Etretat déborde : comment sauver le joyau normand du surtourisme ?
Etretat déborde : comment sauver le joyau normand du surtourisme ?

Avec ses falaises mythiques et ses panoramas dignes de cartes postales, Etretat attire chaque année des millions de visiteurs… pour à peine 4 km² de surface. Résultat : embouteillages, imprudences, dégradations, et un village au bord de la saturation. Pour faire face, les autorités locales et nationales multiplient les solutions.

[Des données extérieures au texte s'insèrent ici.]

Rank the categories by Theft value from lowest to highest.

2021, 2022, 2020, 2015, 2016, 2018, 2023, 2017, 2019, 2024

Falaises sous haute surveillance

Depuis 2023, deux kilomètres de barrières ont été installées sur les hauteurs, tandis que des zones d’accès interdites sont désormais strictement balisées. La Chambre des Demoiselles, les tunnels traversants, le Chaudron et le très prisé Trou-à-l’Homme sont devenus des zones à forte amende : jusqu’à 800 € pour les contrevenants. Une signalétique multilingue avertit les promeneurs, et des verbalisations à 35 € sont déjà en place pour les imprudents qui franchissent la ligne. Les jeunes sont également dans le viseur : les défis à risques lancés sur les réseaux sociaux ont motivé une campagne de prévention. « C’est complètement crétin de mettre sa vie en danger pour un selfie », tacle la ministre déléguée au Tourisme, Nathalie Delattre, venue sur place le 4 juin.

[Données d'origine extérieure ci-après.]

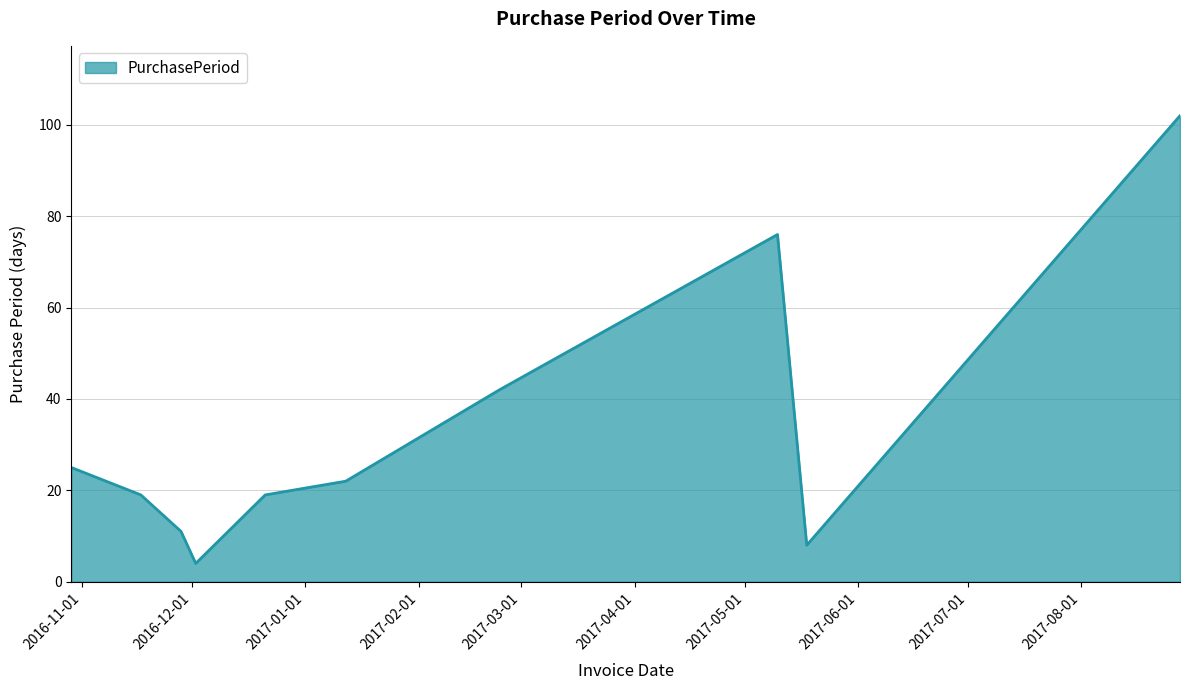

What is the maximum value shown in the chart?

102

Désengorger sans défigurer

La stratégie repose aussi sur des mesures de mobilité douce : parkings extérieurs obligatoires certains week-ends, navettes gratuites, trains, bus, location de vélos ou vélos électriques. Des changements d’itinéraires ont aussi permis de déplacer certains sentiers côtiers, laissant la nature reprendre ses droits, notamment en bordure de falaise. Mais le vrai tournant pourrait venir de la gestion des flux : l’État planche sur une désaisonnalisation du tourisme, pour lisser la fréquentation sur l’année et éviter les pics dangereux. Etretat espère d’ailleurs décrocher le label « Grands Sites de France » dans les prochaines années, avec à la clé, une reconnaissance nationale… et une responsabilité renforcée.